Blunkett on top in Cabinet PR battle
Blunkett and John Prescott used the platform in Glasgow to chide the Prime Minister's press secretary, Alastair Campbell, for dismissing comprehensive schools as "bog standard" last week. But it was hard to decipher whether the hidden agenda was about Cabinet conflicts; or if Campbell was sending messages to middle England while Blunkett and Prescott were seeking to appease teachers. Or was the whole exercise orchestrated by the Downing Street PR machine? In any case, Blunkett made clear his irritation, while Campbell refused to retract his remark.
However, the Education Secretary has not emerged unscathed over his plans for secondary education. He was applauded by the Tory press, but Roy Hattersley and Shirley Williams, among others, waded in to defend the comprehensive record and to castigate him for a perceived re-introduction of selection with his plans to expand specialist schools.According to some political pundits, a few of Blunkett's Cabinet colleagues are equally dismayed, as they reckon the proposals could alienate Labour's core voters so close to the expected election in early May.

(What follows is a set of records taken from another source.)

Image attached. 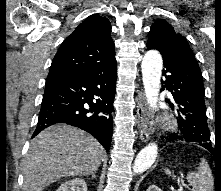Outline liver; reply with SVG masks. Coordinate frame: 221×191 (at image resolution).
<instances>
[{
	"mask_svg": "<svg viewBox=\"0 0 221 191\" xmlns=\"http://www.w3.org/2000/svg\"><path fill=\"white\" fill-rule=\"evenodd\" d=\"M104 156V148L91 135L70 125H53L30 144L23 166V189L42 191L60 178L96 172Z\"/></svg>",
	"mask_w": 221,
	"mask_h": 191,
	"instance_id": "6515ba94",
	"label": "liver"
}]
</instances>
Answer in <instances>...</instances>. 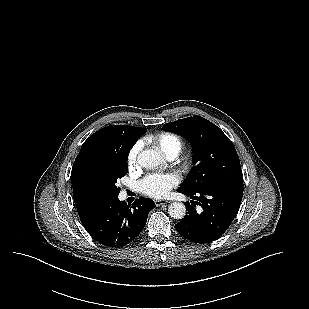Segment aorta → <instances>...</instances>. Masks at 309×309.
<instances>
[{"label": "aorta", "instance_id": "1", "mask_svg": "<svg viewBox=\"0 0 309 309\" xmlns=\"http://www.w3.org/2000/svg\"><path fill=\"white\" fill-rule=\"evenodd\" d=\"M138 164L145 169H153L163 161L160 152L153 149L141 151L137 157ZM169 215L174 219H182L186 215V207L182 202H173L168 207Z\"/></svg>", "mask_w": 309, "mask_h": 309}]
</instances>
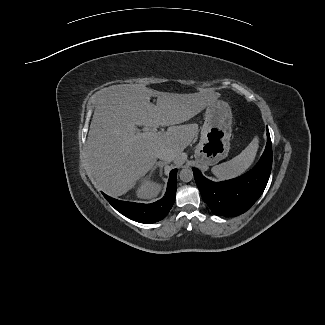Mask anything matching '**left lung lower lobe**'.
Wrapping results in <instances>:
<instances>
[{
    "mask_svg": "<svg viewBox=\"0 0 325 325\" xmlns=\"http://www.w3.org/2000/svg\"><path fill=\"white\" fill-rule=\"evenodd\" d=\"M272 167V143L267 128V144L258 163L244 175L222 182L205 178L192 168L205 203L218 216L232 217L246 212L263 193Z\"/></svg>",
    "mask_w": 325,
    "mask_h": 325,
    "instance_id": "obj_1",
    "label": "left lung lower lobe"
}]
</instances>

Local democracy took a bit of knock when the bold Bristol experiment ended in farce, or tragedy, depending on your political standpoint. A ground-breaking referendum ended in voters giving the thumbs-down for a council-tax rise in the Labour-controlled city. So furious teachers face redundancies. (see page 2) The reputation of British teenagers also suffered a blow when a survey of 60,000 15 and 16-year-olds in 30 countries revealed that the UK tops the drinking, smoking and drug-taking league.(The results are reflected in a second survey reported on page 20-21). Lessons can obviously be learned from our European neighbours; and not just about anti-social behaviour.
Another piece of research provided a Government keen on educational standards with yet more embarrassment. In this European Year of Languages, Britons are bottom of the class in learning foreign tongues, according to an EU survey. Despite their self-confessed ignorance, almost a quarter of those polled in the UK said that everyone should know two foreign languages. So perhaps they will vote with their feet for Blunkett's specialist schools after all.